BHP Billiton plans to spend around $4.5 billion (2.8 billion pounds) on developing shale gas in 2012 following two shale gas acquisitions this year, the head of the top global miner's petroleum business said on Monday.

BHP Billiton spent nearly $17 billion buying shale gas producer Petrohawk Energy and shale gas assets from Chesapeake Energy earlier this year.

This is going to be a gamechanger around the world and for BHP Billiton not to be part of it would be irresponsible, BHP petroleum chief executive Michael Yeager said in slides prepared for an investor presentation to allay concerns about the company's push into shale gas.

BHP said it plans to spend around $5.5 billion a year by 2015, about a billion more than previous estimates, and around 6.5 billion a year in 2020 on U.S. shale.

BHP's move this year into the relatively new and contentious energy source has worried some investors, particularly with U.S. gas prices depressed by the growing supply of gas from shale. CEO Marius Kloppers, however, has played down the concern, saying the group takes a multi-decade view on price.

Saved data entries:
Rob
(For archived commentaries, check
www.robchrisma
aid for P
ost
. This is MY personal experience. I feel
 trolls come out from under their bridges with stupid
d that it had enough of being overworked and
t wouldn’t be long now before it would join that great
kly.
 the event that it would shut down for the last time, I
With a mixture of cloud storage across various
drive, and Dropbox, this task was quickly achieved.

...

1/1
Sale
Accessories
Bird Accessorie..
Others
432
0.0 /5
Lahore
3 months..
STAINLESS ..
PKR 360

= Aim of the exercise =
Answer these questions from the text on BHP Billiton's shale gas plans.
(a) How much did BHP Billiton spend buying Petrohawk Energy and the Chesapeake Energy shale gas assets?
(b) Who is the chief executive of BHP's petroleum business?
(c) How much does BHP plan to spend a year by 2015?

= Solution for this problem =
(a) Nearly $17 billion.
(b) Michael Yeager.
(c) Around $5.5 billion a year.